--- Study material Enclosed Below ---

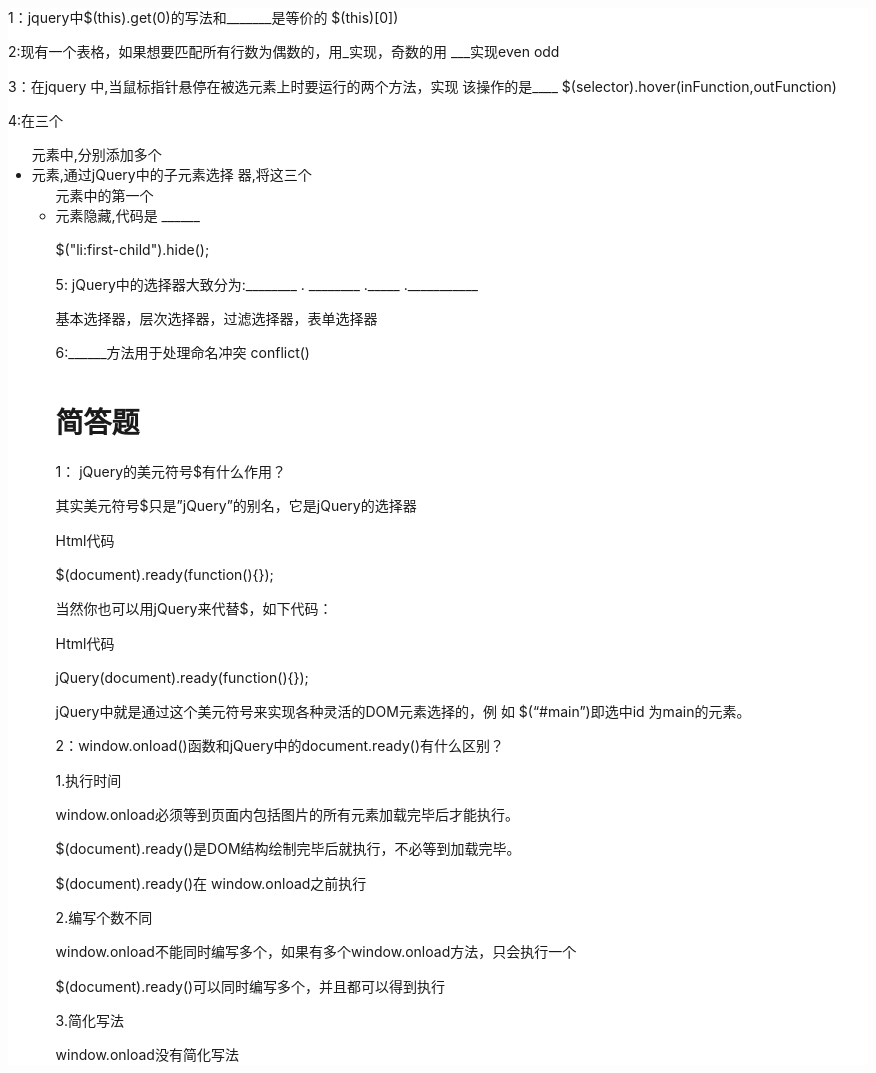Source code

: 1：jquery中$(this).get(0)的写法和_______是等价的    $(this)[0])

 

2:现有一个表格，如果想要匹配所有行数为偶数的，用_实现，奇数的用 ___实现even odd

 

3：在jquery 中,当鼠标指针悬停在被选元素上时要运行的两个方法，实现        该操作的是____ $(selector).hover(inFunction,outFunction)

 

4:在三个<ul>元素中,分别添加多个<li>元素,通过jQuery中的子元素选择        器,将这三个<ul>元素中的第一个<li>元素隐藏,代码是 ______

$("li:first-child").hide();

 

5: jQuery中的选择器大致分为:________ . ________ ._____ .___________

基本选择器，层次选择器，过滤选择器，表单选择器

 

6:______方法用于处理命名冲突 conflict()

 

# 简答题

1： jQuery的美元符号$有什么作用？

其实美元符号$只是”jQuery”的别名，它是jQuery的选择器

Html代码

$(document).ready(function(){});

当然你也可以用jQuery来代替$，如下代码：

Html代码

jQuery(document).ready(function(){});

jQuery中就是通过这个美元符号来实现各种灵活的DOM元素选择的，例    如    $(“#main”)即选中id    为main的元素。

 

2：window.onload()函数和jQuery中的document.ready()有什么区别？

1.执行时间

window.onload必须等到页面内包括图片的所有元素加载完毕后才能执行。

$(document).ready()是DOM结构绘制完毕后就执行，不必等到加载完毕。

$(document).ready()在 window.onload之前执行

2.编写个数不同

window.onload不能同时编写多个，如果有多个window.onload方法，只会执行一个

$(document).ready()可以同时编写多个，并且都可以得到执行

3.简化写法

window.onload没有简化写法
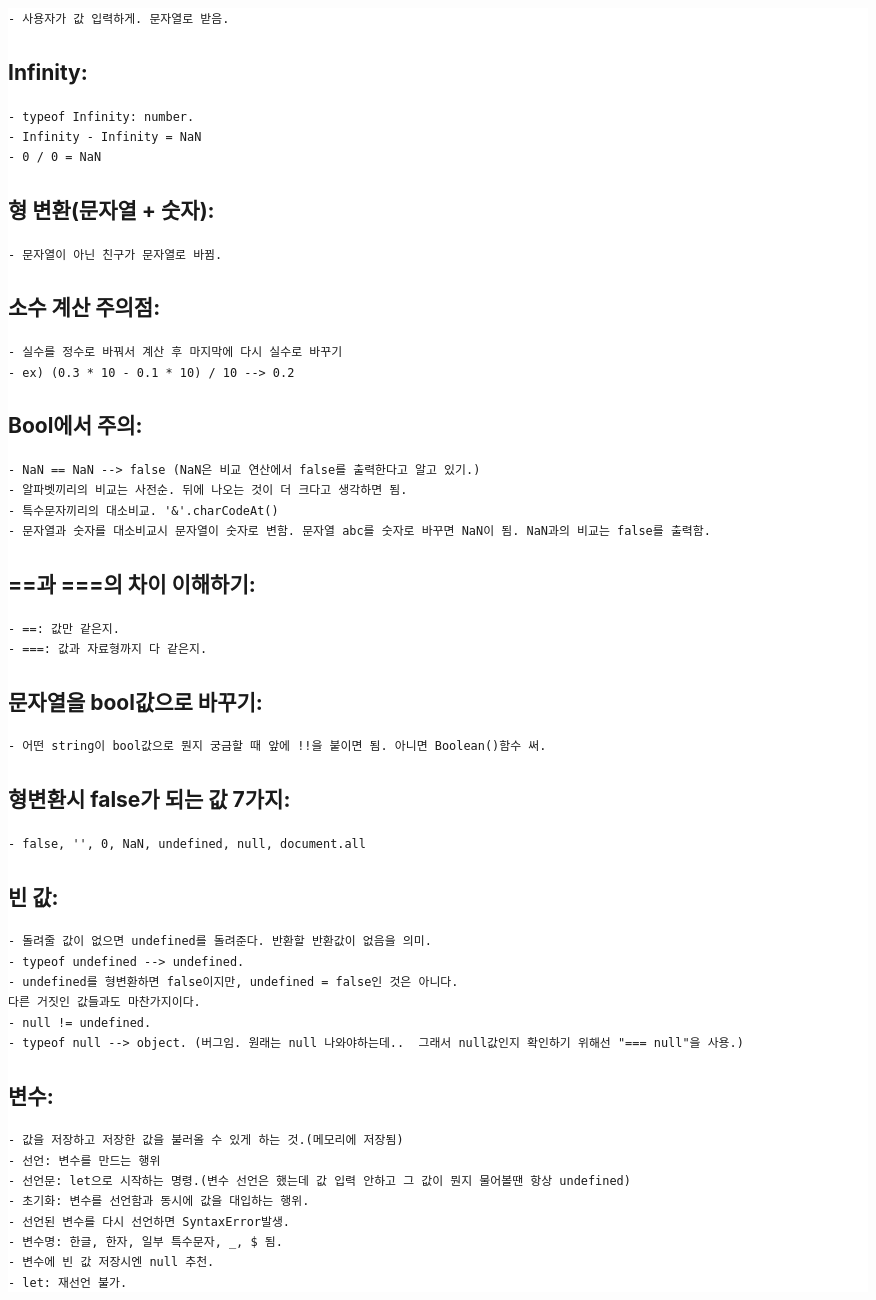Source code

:     - 사용자가 값 입력하게. 문자열로 받음.

## Infinity:

    - typeof Infinity: number.
    - Infinity - Infinity = NaN
    - 0 / 0 = NaN

## 형 변환(문자열 + 숫자):

    - 문자열이 아닌 친구가 문자열로 바뀜.

## 소수 계산 주의점:

    - 실수를 정수로 바꿔서 계산 후 마지막에 다시 실수로 바꾸기
    - ex) (0.3 * 10 - 0.1 * 10) / 10 --> 0.2

## Bool에서 주의:

    - NaN == NaN --> false (NaN은 비교 연산에서 false를 출력한다고 알고 있기.)
    - 알파벳끼리의 비교는 사전순. 뒤에 나오는 것이 더 크다고 생각하면 됨.
    - 특수문자끼리의 대소비교. '&'.charCodeAt()
    - 문자열과 숫자를 대소비교시 문자열이 숫자로 변함. 문자열 abc를 숫자로 바꾸면 NaN이 됨. NaN과의 비교는 false를 출력함.

## ==과 ===의 차이 이해하기:

    - ==: 값만 같은지.
    - ===: 값과 자료형까지 다 같은지.

## 문자열을 bool값으로 바꾸기:

    - 어떤 string이 bool값으로 뭔지 궁금할 때 앞에 !!을 붙이면 됨. 아니면 Boolean()함수 써.

## 형변환시 false가 되는 값 7가지:

    - false, '', 0, NaN, undefined, null, document.all

## 빈 값:

    - 돌려줄 값이 없으면 undefined를 돌려준다. 반환할 반환값이 없음을 의미.
    - typeof undefined --> undefined.
    - undefined를 형변환하면 false이지만, undefined = false인 것은 아니다.
    다른 거짓인 값들과도 마찬가지이다.
    - null != undefined.
    - typeof null --> object. (버그임. 원래는 null 나와야하는데..  그래서 null값인지 확인하기 위해선 "=== null"을 사용.)

## 변수:

    - 값을 저장하고 저장한 값을 불러올 수 있게 하는 것.(메모리에 저장됨)
    - 선언: 변수를 만드는 행위
    - 선언문: let으로 시작하는 명령.(변수 선언은 했는데 값 입력 안하고 그 값이 뭔지 물어볼땐 항상 undefined)
    - 초기화: 변수를 선언함과 동시에 값을 대입하는 행위.
    - 선언된 변수를 다시 선언하면 SyntaxError발생.
    - 변수명: 한글, 한자, 일부 특수문자, _, $ 됨.
    - 변수에 빈 값 저장시엔 null 추천.
    - let: 재선언 불가.
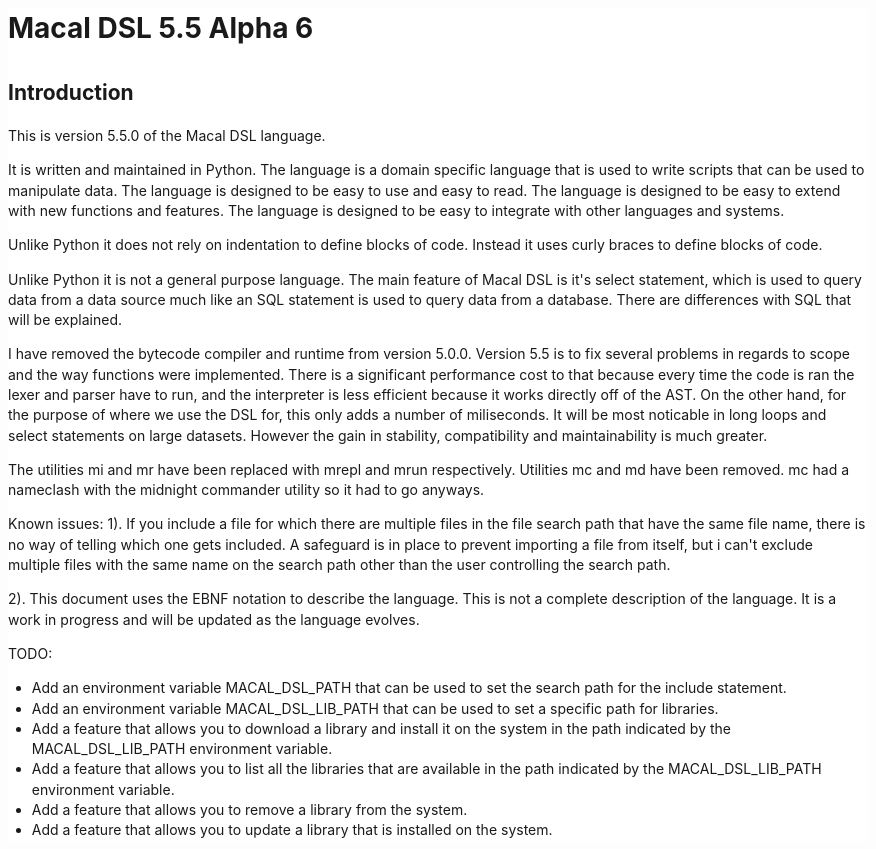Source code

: # Macal DSL 5.5 Alpha 6

## Introduction

This is version 5.5.0 of the Macal DSL language.

It is written and maintained in Python.
The language is a domain specific language that is used to write scripts that can be used to manipulate data.
The language is designed to be easy to use and easy to read.
The language is designed to be easy to extend with new functions and features.
The language is designed to be easy to integrate with other languages and systems.

Unlike Python it does not rely on indentation to define blocks of code.
Instead it uses curly braces to define blocks of code.

Unlike Python it is not a general purpose language.
The main feature of Macal DSL is it's select statement, which is used to query 
data from a data source much like an SQL statement is used to query data from a database.
There are differences with SQL that will be explained.

I have removed the bytecode compiler and runtime from version 5.0.0.
Version 5.5 is to fix several problems in regards to scope and the way functions were implemented.
There is a significant performance cost to that because every time the code is ran the lexer and 
parser have to run, and the interpreter is less efficient because it works directly off of the AST.
On the other hand, for the purpose of where we use the DSL for, this only adds a number of miliseconds.
It will be most noticable in long loops and select statements on large datasets.
However the gain in stability, compatibility and maintainability is much greater.

The utilities mi and mr have been replaced with mrepl and mrun respectively.
Utilities mc and md have been removed.
mc had a nameclash with the midnight commander utility so it had to go anyways.


Known issues:
1).  If you include a file for which there are multiple files in the file search path that have the same file name, 
     there is no way of telling which one gets included.
     A safeguard is in place to prevent importing a file from itself, but i can't exclude multiple files with
     the same name on the search path other than the user controlling the search path.

2).  This document uses the EBNF notation to describe the language. This is not a complete description of the language.
     It is a work in progress and will be updated as the language evolves.


TODO:

- Add an environment variable MACAL_DSL_PATH that can be used to set the search path for the include statement.
- Add an environment variable MACAL_DSL_LIB_PATH that can be used to set a specific path for libraries.
- Add a feature that allows you to download a library and install it on the system in the path indicated by the MACAL_DSL_LIB_PATH environment variable.
- Add a feature that allows you to list all the libraries that are available in the path indicated by the MACAL_DSL_LIB_PATH environment variable.
- Add a feature that allows you to remove a library from the system.
- Add a feature that allows you to update a library that is installed on the system.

--- End of Enclosed Study material ---

__What to produce__
The lines to set down run from the line with "- 선언된 변수를 다시 선언하면 SyntaxError발생." up to and including the line with "I have removed" in the entries above. Reproduce them exactly, with no pictures.

__Output for this exercise__
    - 선언된 변수를 다시 선언하면 SyntaxError발생.
    - 변수명: 한글, 한자, 일부 특수문자, _, $ 됨.
    - 변수에 빈 값 저장시엔 null 추천.
    - let: 재선언 불가.
Source code

: # Macal DSL 5.5 Alpha 6

## Introduction

This is version 5.5.0 of the Macal DSL language.

It is written and maintained in Python.
The language is a domain specific language that is used to write scripts that can be used to manipulate data.
The language is designed to be easy to use and easy to read.
The language is designed to be easy to extend with new functions and features.
The language is designed to be easy to integrate with other languages and systems.

Unlike Python it does not rely on indentation to define blocks of code.
Instead it uses curly braces to define blocks of code.

Unlike Python it is not a general purpose language.
The main feature of Macal DSL is it's select statement, which is used to query 
data from a data source much like an SQL statement is used to query data from a database.
There are differences with SQL that will be explained.

I have removed the bytecode compiler and runtime from version 5.0.0.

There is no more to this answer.